In June, Bethan found herself with no money left for gas thanks to her Labubu habit. The 55-year-old – who has just passed the California bar exam and asked to use a pseudonym – got hooked on the dolls in May. “It became like a game. Some of the time – most of the time – I didn’t want the stuff. I just liked the excitement of waiting, finding and obtaining them,” she says.

Bethan has spent hundreds of dollars on Labubus (and knockoff “Lafufus”) in just a few months; while she has been able to pay her bills, she has had to borrow money for gas, has no money left for emergencies, and has increased her credit card debt. “There are things I didn’t normally have to save up for but now I have to,” she says.

But Bethan is not just motivated by the blind box mechanic – in fact, she has numerous packages sitting unopened in her house. She is compelled by a sense of competition; Labubus can sell out quickly online, and Bethan prides herself on tracking down sellers to get her hands on new releases. “For me, it’s getting them before everybody else … at a low price before they go up,” she says.

As problematic as these compulsive behaviours can be, they could be exacerbated by new ways of shopping. Pop Mart runs a number of channels on TikTok where it drops new products in livestreams, forcing consumers to scramble to add them to their carts. “I genuinely spent three weeks every day trying to get one Labubu,” Jess says, “I’ll never forget feeling how I felt when I got one.”

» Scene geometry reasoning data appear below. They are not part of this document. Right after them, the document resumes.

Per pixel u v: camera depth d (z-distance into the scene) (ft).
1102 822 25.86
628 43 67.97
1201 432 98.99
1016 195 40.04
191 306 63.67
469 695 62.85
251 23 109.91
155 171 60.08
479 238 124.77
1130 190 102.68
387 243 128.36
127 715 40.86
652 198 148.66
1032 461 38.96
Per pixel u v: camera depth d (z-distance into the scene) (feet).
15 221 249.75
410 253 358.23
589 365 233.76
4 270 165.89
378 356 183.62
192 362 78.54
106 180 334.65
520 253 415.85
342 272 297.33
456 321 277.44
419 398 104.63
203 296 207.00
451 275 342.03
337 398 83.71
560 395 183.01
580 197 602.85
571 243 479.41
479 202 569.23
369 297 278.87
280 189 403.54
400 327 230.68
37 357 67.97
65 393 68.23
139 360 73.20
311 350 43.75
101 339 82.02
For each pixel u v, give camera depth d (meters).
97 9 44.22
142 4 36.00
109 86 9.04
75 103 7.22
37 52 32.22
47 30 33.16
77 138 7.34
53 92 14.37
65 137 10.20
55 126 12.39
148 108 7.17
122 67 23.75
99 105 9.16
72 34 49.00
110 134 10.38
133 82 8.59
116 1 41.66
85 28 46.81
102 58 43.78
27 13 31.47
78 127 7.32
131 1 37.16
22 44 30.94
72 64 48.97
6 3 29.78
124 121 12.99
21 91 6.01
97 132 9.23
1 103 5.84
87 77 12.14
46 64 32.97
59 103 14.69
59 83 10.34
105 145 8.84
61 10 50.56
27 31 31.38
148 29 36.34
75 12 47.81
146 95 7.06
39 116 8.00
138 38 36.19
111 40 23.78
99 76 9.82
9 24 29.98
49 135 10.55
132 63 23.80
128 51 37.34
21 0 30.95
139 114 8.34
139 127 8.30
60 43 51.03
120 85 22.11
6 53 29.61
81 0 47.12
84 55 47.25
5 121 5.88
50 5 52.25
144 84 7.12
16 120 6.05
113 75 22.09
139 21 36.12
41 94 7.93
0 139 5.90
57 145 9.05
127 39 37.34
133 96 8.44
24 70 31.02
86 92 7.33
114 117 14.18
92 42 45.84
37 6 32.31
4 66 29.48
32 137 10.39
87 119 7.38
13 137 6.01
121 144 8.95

Another app, Whatnot, hosts livestream auctions where people bid on collectibles and other products – it’s currently the 15th most popular free iPhone app. Eddie says Whatnot exacerbated his problem spending. “The hosts and the chat make these kind of shopping events more fun but also parasocial,” he says. “You see other people spending even more than you.” Eddie found it hard to keep track of his spending inside the app: “I never saw an overall total from a shop until my order arrived at my house.”

Lee, the marketing expert, says “scarcity marketing” like this can be very psychologically compelling. He argues that time limits on drops and auctions can create a “fear of missing out”, compelling consumers to act impulsively.

Defenders of blind boxes note that baseball cards have been around for over a century – and millennials bought mystery playing cards or stickers as kids. Yet, Lee says, what has changed now is the amount of money at stake and how easy it is to spend that money using digital platforms. While a pack of Pokémon cards might have cost a few dollars in the 1990s, most of the blind boxes offered on Pop Mart’s website range in price from $15-$26 – though the most expensive one currently available is nearly $300.

Blind boxes of Labubu dolls at a Pop Mart store in Shenzhen, China, in June. Photograph: VCG/Getty Images

Bethan says she has “cut back” on blind boxes, but has not stopped. Andersson last bought Fifa points a month before we spoke, while Eddie is now trying to stay away from blind boxes. Nguyen has managed to recoup her money by reselling her collection online during the peak of Labubu popularity, but she still has unpopular ones sitting around that she cannot sell.

Jess faces similar problems – she has tried to sell some of the Labubu figurines she does not like online but has found no one else likes them either. “They’re definitely not in as high demand as they were at the start of this year.” Jess is now prepared to sell her toys for half of what she paid for them. Yet although she now has “quite a large collection of stuff and nowhere to put it”, she is still buying more blind boxes. Her ultimate aim is to cut down to one box a month.

Most of the people I speak to would like to see greater regulation of blind boxes, although when I first bring up the idea, Jess admits: “My first reaction was: ‘No! Please don’t take these away from me.’” But she does believe blind boxes are akin to gambling, so suggests there should be “greater warnings about what you could be sucked into”.

“I definitely convinced myself at the start that it wasn’t something that could could hurt me, because of the nature of collecting cute things,” she says. “But it’s very underhanded, how it can affect you without you realizing.”